Give the number of lines below that contain the word "minutes", counting case as significant. Reply with the number alone.

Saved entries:
BEGIN

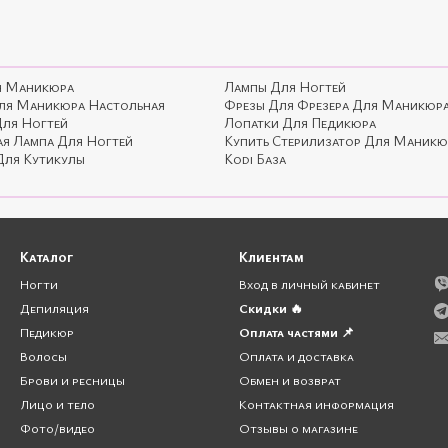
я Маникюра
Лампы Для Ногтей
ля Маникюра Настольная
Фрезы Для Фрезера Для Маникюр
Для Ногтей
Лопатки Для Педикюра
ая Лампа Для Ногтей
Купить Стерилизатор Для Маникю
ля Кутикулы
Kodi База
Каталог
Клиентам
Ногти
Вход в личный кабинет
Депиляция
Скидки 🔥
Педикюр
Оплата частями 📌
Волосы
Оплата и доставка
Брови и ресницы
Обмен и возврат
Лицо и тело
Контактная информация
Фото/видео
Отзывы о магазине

END
BEGIN

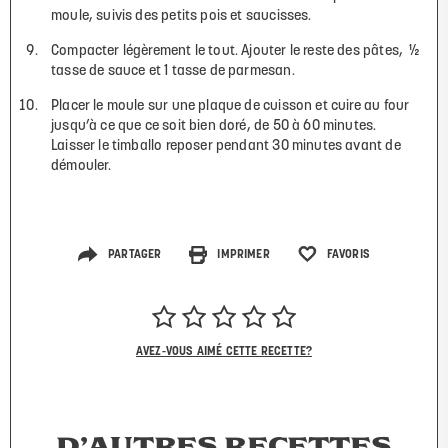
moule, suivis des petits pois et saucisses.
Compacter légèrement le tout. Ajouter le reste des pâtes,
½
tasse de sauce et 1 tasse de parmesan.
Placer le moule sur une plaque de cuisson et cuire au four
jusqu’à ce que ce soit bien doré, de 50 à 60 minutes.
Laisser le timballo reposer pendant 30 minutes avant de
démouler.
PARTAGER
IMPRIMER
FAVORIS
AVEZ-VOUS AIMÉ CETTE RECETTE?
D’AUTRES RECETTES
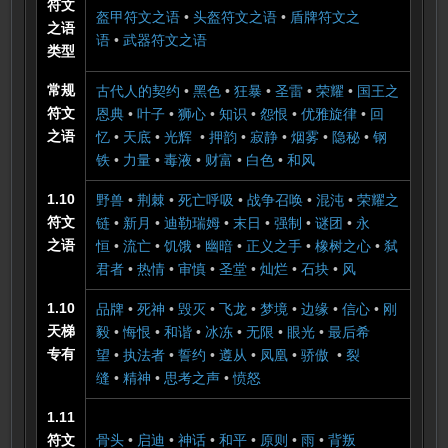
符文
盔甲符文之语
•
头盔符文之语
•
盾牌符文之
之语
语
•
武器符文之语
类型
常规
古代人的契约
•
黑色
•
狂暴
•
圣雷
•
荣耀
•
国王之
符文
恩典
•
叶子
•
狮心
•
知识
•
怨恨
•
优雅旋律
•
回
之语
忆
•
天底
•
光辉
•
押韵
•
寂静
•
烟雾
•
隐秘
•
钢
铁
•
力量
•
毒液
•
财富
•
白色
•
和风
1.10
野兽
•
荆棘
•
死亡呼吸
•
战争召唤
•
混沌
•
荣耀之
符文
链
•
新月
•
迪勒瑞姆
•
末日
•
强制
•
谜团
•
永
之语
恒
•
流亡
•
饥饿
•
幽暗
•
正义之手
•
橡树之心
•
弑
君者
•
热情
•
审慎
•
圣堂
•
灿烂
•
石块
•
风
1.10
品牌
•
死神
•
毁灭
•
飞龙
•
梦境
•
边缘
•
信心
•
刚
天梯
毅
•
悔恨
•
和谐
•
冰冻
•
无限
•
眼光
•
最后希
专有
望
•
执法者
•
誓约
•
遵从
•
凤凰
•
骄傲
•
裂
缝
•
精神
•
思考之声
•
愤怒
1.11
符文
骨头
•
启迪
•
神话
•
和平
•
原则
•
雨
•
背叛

END

FINAL ANSWER
2